The Performance Schema table
events_stages_current
shows when
a transaction is in the stage of decompression or compression
for its transaction payload, and displays its progress for
this stage. Compression is carried out by the worker thread
handling the transaction, just before the transaction is
committed, provided that there are no events in the finalized
capture cache that exclude the transaction from binary log
transaction compression (for example, incident events). When
decompression is required, it is carried out for one event
from the payload at a time.
mysqlbinlog with the
--verbose
option includes
comments stating the compressed size and the uncompressed size
for compressed transaction payloads, and the compression
algorithm that was used.
You can enable connection compression at the protocol level
for replication connections, using the
SOURCE_COMPRESSION_ALGORITHMS
and
SOURCE_ZSTD_COMPRESSION_LEVEL
options of
the CHANGE REPLICATION SOURCE
TO
statement, or the
replica_compressed_protocol
system variable. If you enable binary log transaction
compression in a system where connection compression is also
enabled, the impact of connection compression is reduced, as
there might be little opportunity to further compress the
compressed transaction payloads. However, connection
compression can still operate on uncompressed events and on
message headers. Binary log transaction compression can be
enabled in combination with connection compression if you need
to save storage space as well as network bandwidth. For more
information on connection compression for replication
connections, see
Section 6.2.8, “Connection Compression Control”.
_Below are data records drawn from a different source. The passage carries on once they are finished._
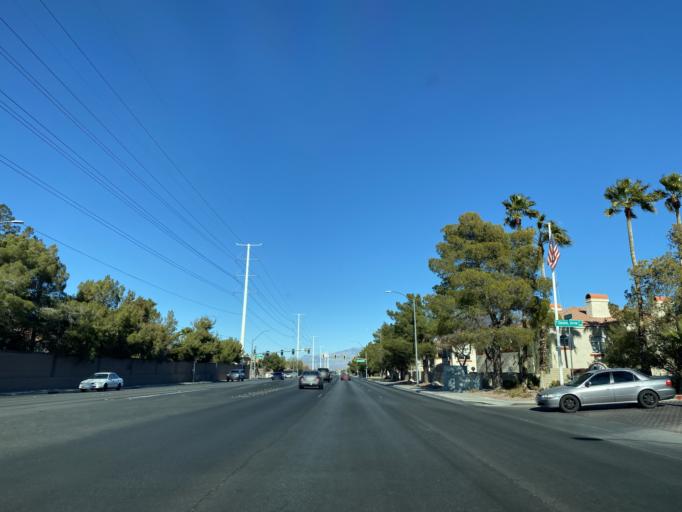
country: US
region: Nevada
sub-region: Clark County
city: Spring Valley
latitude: 36.1649
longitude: -115.2779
For Group Replication, compression is enabled by default for
messages that exceed the threshold set by the
group_replication_compression_threshold
system variable. You can also configure compression for
messages sent for distributed recovery by the method of state
transfer from a donor's binary log, using the
group_replication_recovery_compression_algorithms
and
group_replication_recovery_zstd_compression_level
system variables. If you enable binary log transaction
compression in a system where these are configured, Group
Replication's message compression can still operate on
uncompressed events and on message headers, but its impact is
reduced. For more information on message compression for Group
Replication, see
Section 20.7.4, “Message Compression”.